The intersection between wildlife health, livestock production, environmental toxicology, and ecosystem monitoring is becoming increasingly important under the broader One Health framework. As environmental pressures continue to intensify across Africa, veterinarians are likely to play an increasingly important role in ecosystem surveillance and early detection of emerging threats. Wildlife health monitoring can no longer focus exclusively on pathogens and visible disease. Environmental toxicology, nutritional ecology, and habitat quality assessment may become equally important tools for understanding population health dynamics. This is where collaborative partnerships between researchers, veterinarians, conservationists, and industry become essential. Companies that support scientific research and field-based conservation initiatives can contribute meaningfully to the advancement of wildlife health knowledge. V-Tech’s involvement in supporting ongoing research initiatives with these investigators reflects a growing commitment within the veterinary industry to contribute not only products and technologies, but also practical support for scientific investigation and long-term ecosystem health monitoring. Ultimately, the greatest danger posed by toxic contamination may be how easily it escapes detection.

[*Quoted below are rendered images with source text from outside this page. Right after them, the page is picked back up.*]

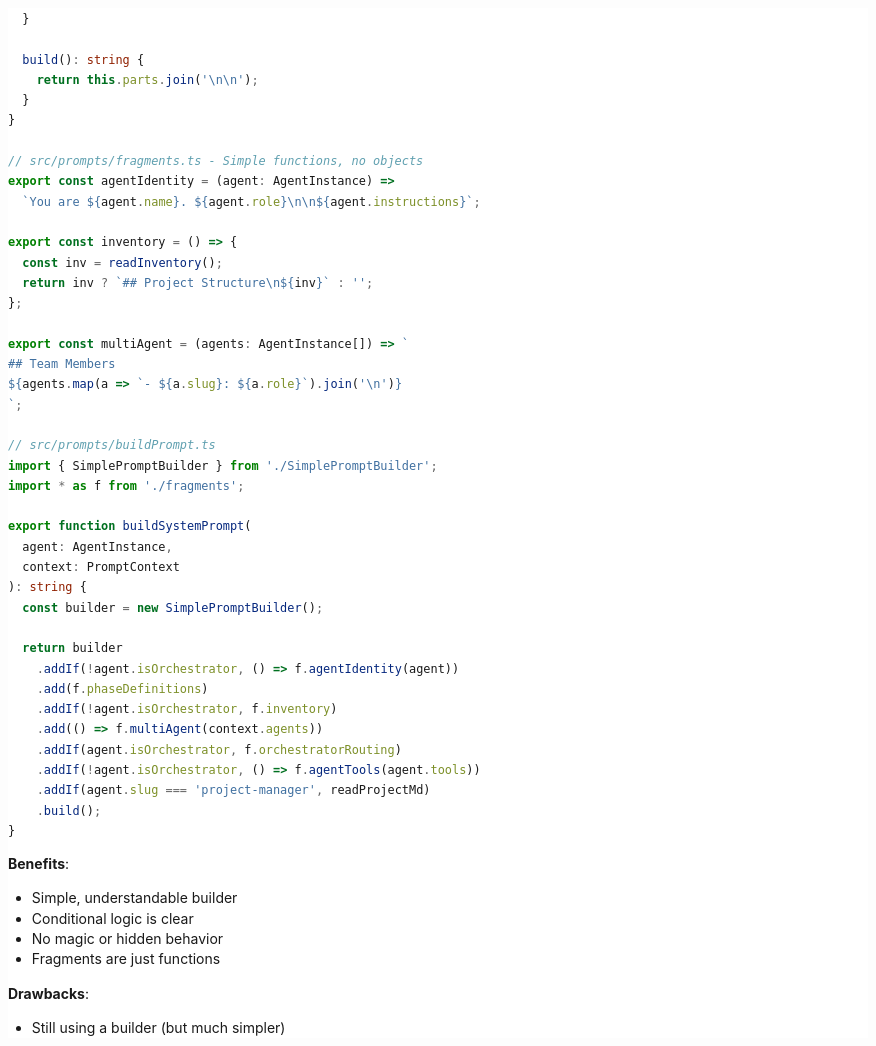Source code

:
 ```typescript
  }
  
  build(): string {
    return this.parts.join('\n\n');
  }
}

// src/prompts/fragments.ts - Simple functions, no objects
export const agentIdentity = (agent: AgentInstance) => 
  `You are ${agent.name}. ${agent.role}\n\n${agent.instructions}`;

export const inventory = () => {
  const inv = readInventory();
  return inv ? `## Project Structure\n${inv}` : '';
};

export const multiAgent = (agents: AgentInstance[]) => `
## Team Members
${agents.map(a => `- ${a.slug}: ${a.role}`).join('\n')}
`;

// src/prompts/buildPrompt.ts
import { SimplePromptBuilder } from './SimplePromptBuilder';
import * as f from './fragments';

export function buildSystemPrompt(
  agent: AgentInstance,
  context: PromptContext
): string {
  const builder = new SimplePromptBuilder();
  
  return builder
    .addIf(!agent.isOrchestrator, () => f.agentIdentity(agent))
    .add(f.phaseDefinitions)
    .addIf(!agent.isOrchestrator, f.inventory)
    .add(() => f.multiAgent(context.agents))
    .addIf(agent.isOrchestrator, f.orchestratorRouting)
    .addIf(!agent.isOrchestrator, () => f.agentTools(agent.tools))
    .addIf(agent.slug === 'project-manager', readProjectMd)
    .build();
}
```

**Benefits**:
- Simple, understandable builder
- Conditional logic is clear
- No magic or hidden behavior
- Fragments are just functions

**Drawbacks**:
- Still using a builder (but much simpler)
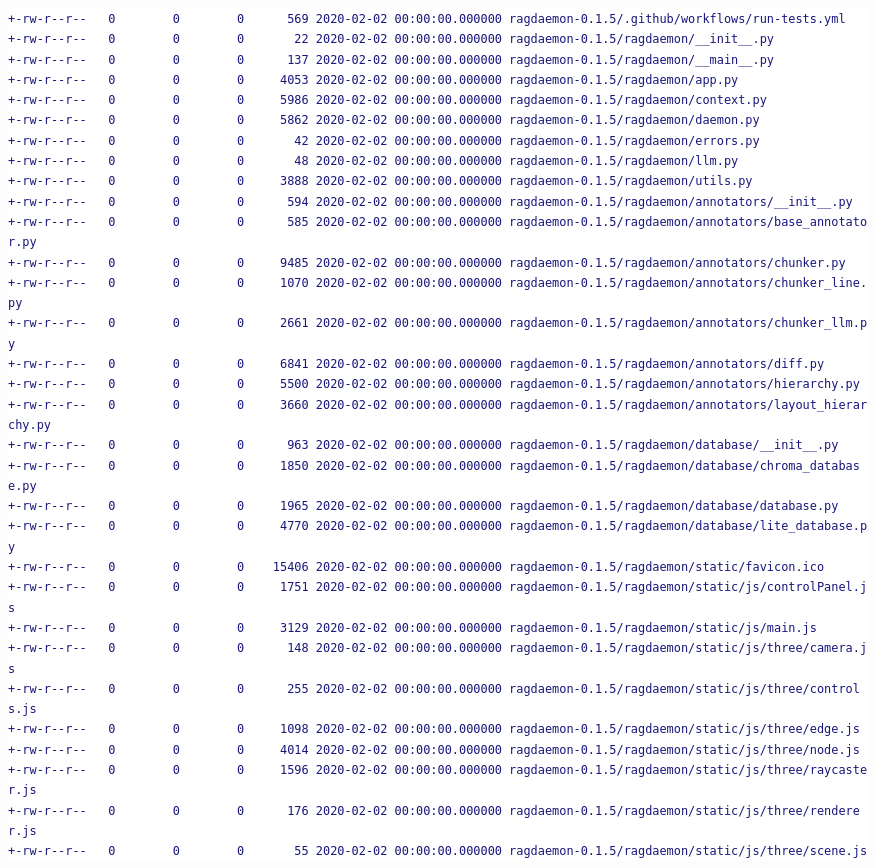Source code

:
 ```diff
+-rw-r--r--   0        0        0      569 2020-02-02 00:00:00.000000 ragdaemon-0.1.5/.github/workflows/run-tests.yml
+-rw-r--r--   0        0        0       22 2020-02-02 00:00:00.000000 ragdaemon-0.1.5/ragdaemon/__init__.py
+-rw-r--r--   0        0        0      137 2020-02-02 00:00:00.000000 ragdaemon-0.1.5/ragdaemon/__main__.py
+-rw-r--r--   0        0        0     4053 2020-02-02 00:00:00.000000 ragdaemon-0.1.5/ragdaemon/app.py
+-rw-r--r--   0        0        0     5986 2020-02-02 00:00:00.000000 ragdaemon-0.1.5/ragdaemon/context.py
+-rw-r--r--   0        0        0     5862 2020-02-02 00:00:00.000000 ragdaemon-0.1.5/ragdaemon/daemon.py
+-rw-r--r--   0        0        0       42 2020-02-02 00:00:00.000000 ragdaemon-0.1.5/ragdaemon/errors.py
+-rw-r--r--   0        0        0       48 2020-02-02 00:00:00.000000 ragdaemon-0.1.5/ragdaemon/llm.py
+-rw-r--r--   0        0        0     3888 2020-02-02 00:00:00.000000 ragdaemon-0.1.5/ragdaemon/utils.py
+-rw-r--r--   0        0        0      594 2020-02-02 00:00:00.000000 ragdaemon-0.1.5/ragdaemon/annotators/__init__.py
+-rw-r--r--   0        0        0      585 2020-02-02 00:00:00.000000 ragdaemon-0.1.5/ragdaemon/annotators/base_annotator.py
+-rw-r--r--   0        0        0     9485 2020-02-02 00:00:00.000000 ragdaemon-0.1.5/ragdaemon/annotators/chunker.py
+-rw-r--r--   0        0        0     1070 2020-02-02 00:00:00.000000 ragdaemon-0.1.5/ragdaemon/annotators/chunker_line.py
+-rw-r--r--   0        0        0     2661 2020-02-02 00:00:00.000000 ragdaemon-0.1.5/ragdaemon/annotators/chunker_llm.py
+-rw-r--r--   0        0        0     6841 2020-02-02 00:00:00.000000 ragdaemon-0.1.5/ragdaemon/annotators/diff.py
+-rw-r--r--   0        0        0     5500 2020-02-02 00:00:00.000000 ragdaemon-0.1.5/ragdaemon/annotators/hierarchy.py
+-rw-r--r--   0        0        0     3660 2020-02-02 00:00:00.000000 ragdaemon-0.1.5/ragdaemon/annotators/layout_hierarchy.py
+-rw-r--r--   0        0        0      963 2020-02-02 00:00:00.000000 ragdaemon-0.1.5/ragdaemon/database/__init__.py
+-rw-r--r--   0        0        0     1850 2020-02-02 00:00:00.000000 ragdaemon-0.1.5/ragdaemon/database/chroma_database.py
+-rw-r--r--   0        0        0     1965 2020-02-02 00:00:00.000000 ragdaemon-0.1.5/ragdaemon/database/database.py
+-rw-r--r--   0        0        0     4770 2020-02-02 00:00:00.000000 ragdaemon-0.1.5/ragdaemon/database/lite_database.py
+-rw-r--r--   0        0        0    15406 2020-02-02 00:00:00.000000 ragdaemon-0.1.5/ragdaemon/static/favicon.ico
+-rw-r--r--   0        0        0     1751 2020-02-02 00:00:00.000000 ragdaemon-0.1.5/ragdaemon/static/js/controlPanel.js
+-rw-r--r--   0        0        0     3129 2020-02-02 00:00:00.000000 ragdaemon-0.1.5/ragdaemon/static/js/main.js
+-rw-r--r--   0        0        0      148 2020-02-02 00:00:00.000000 ragdaemon-0.1.5/ragdaemon/static/js/three/camera.js
+-rw-r--r--   0        0        0      255 2020-02-02 00:00:00.000000 ragdaemon-0.1.5/ragdaemon/static/js/three/controls.js
+-rw-r--r--   0        0        0     1098 2020-02-02 00:00:00.000000 ragdaemon-0.1.5/ragdaemon/static/js/three/edge.js
+-rw-r--r--   0        0        0     4014 2020-02-02 00:00:00.000000 ragdaemon-0.1.5/ragdaemon/static/js/three/node.js
+-rw-r--r--   0        0        0     1596 2020-02-02 00:00:00.000000 ragdaemon-0.1.5/ragdaemon/static/js/three/raycaster.js
+-rw-r--r--   0        0        0      176 2020-02-02 00:00:00.000000 ragdaemon-0.1.5/ragdaemon/static/js/three/renderer.js
+-rw-r--r--   0        0        0       55 2020-02-02 00:00:00.000000 ragdaemon-0.1.5/ragdaemon/static/js/three/scene.js
```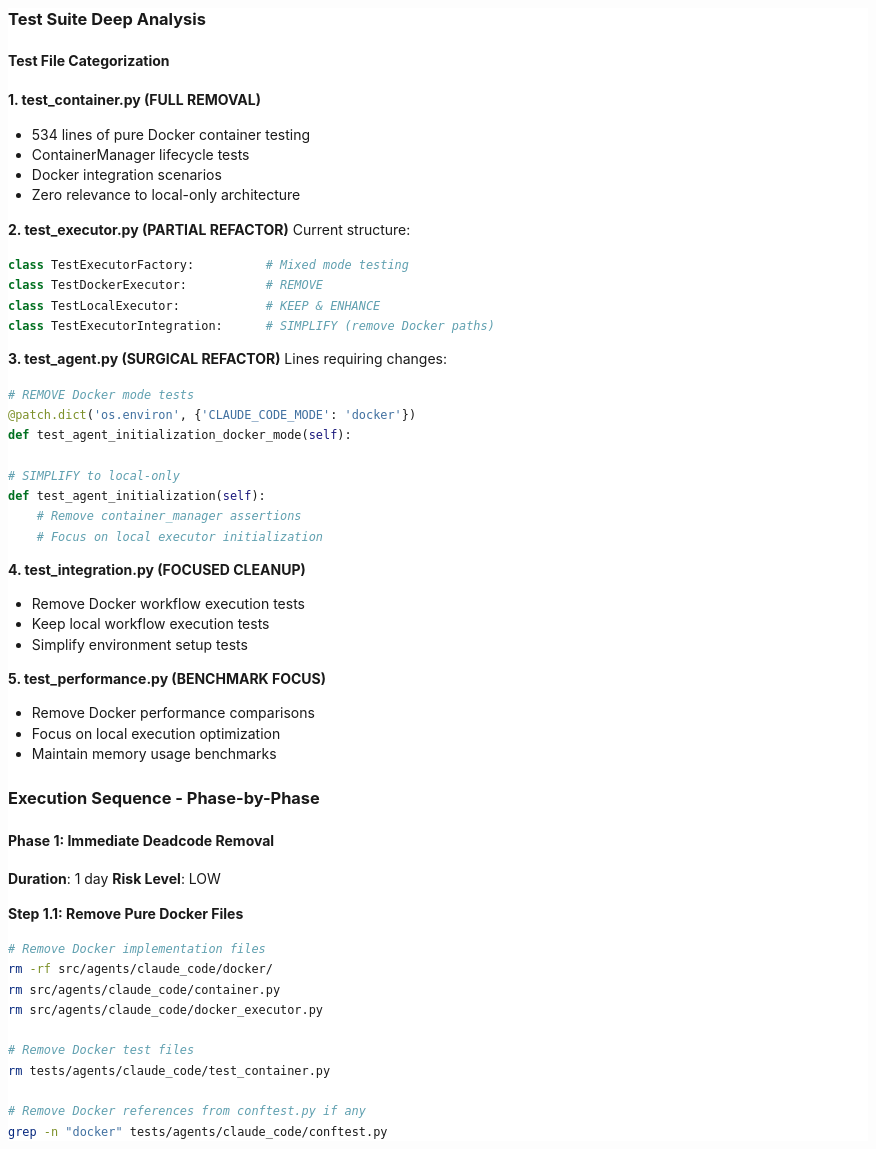 ### Test Suite Deep Analysis

#### Test File Categorization

**1. test_container.py (FULL REMOVAL)**
- 534 lines of pure Docker container testing
- ContainerManager lifecycle tests
- Docker integration scenarios
- Zero relevance to local-only architecture

**2. test_executor.py (PARTIAL REFACTOR)**
Current structure:
```python
class TestExecutorFactory:          # Mixed mode testing
class TestDockerExecutor:           # REMOVE
class TestLocalExecutor:            # KEEP & ENHANCE
class TestExecutorIntegration:      # SIMPLIFY (remove Docker paths)
```

**3. test_agent.py (SURGICAL REFACTOR)**
Lines requiring changes:
```python
# REMOVE Docker mode tests
@patch.dict('os.environ', {'CLAUDE_CODE_MODE': 'docker'})
def test_agent_initialization_docker_mode(self):

# SIMPLIFY to local-only
def test_agent_initialization(self):
    # Remove container_manager assertions
    # Focus on local executor initialization
```

**4. test_integration.py (FOCUSED CLEANUP)**
- Remove Docker workflow execution tests
- Keep local workflow execution tests
- Simplify environment setup tests

**5. test_performance.py (BENCHMARK FOCUS)**
- Remove Docker performance comparisons
- Focus on local execution optimization
- Maintain memory usage benchmarks

### Execution Sequence - Phase-by-Phase

#### Phase 1: Immediate Deadcode Removal
**Duration**: 1 day
**Risk Level**: LOW

**Step 1.1: Remove Pure Docker Files**
```bash
# Remove Docker implementation files
rm -rf src/agents/claude_code/docker/
rm src/agents/claude_code/container.py
rm src/agents/claude_code/docker_executor.py

# Remove Docker test files
rm tests/agents/claude_code/test_container.py

# Remove Docker references from conftest.py if any
grep -n "docker" tests/agents/claude_code/conftest.py
```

A reserve may appear pristine on the surface while carrying invisible physiological risks underneath. The Rooipoort studies remind us that conservation is not only about protecting animals from visible threats; it is also about understanding the hidden environmental pressures shaping wildlife health every day. For veterinarians, these findings serve as an important reminder: when evaluating wildlife health challenges, the silent poisons within ecosystems may deserve far more attention than we currently give them. Acknowledgements Special acknowledgement is extended to Prof. Francois Deacon and his team from the University of the Free State for granting permission to reference the published studies and for personally providing images used in support of this article. His contribution to ongoing giraffe ecological and toxicological research is greatly appreciated.

References
• Deacon, F., et al. “How Energetic Demands and Habitat Utilisation Can Make or Break Giraffes.”
• Deacon, F., et al. “Heavy Metal Contamination in Giraffes and Their Environment in Rooipoort Nature Reserve.” Environmental Advances, 2023, Volume 13, 100430.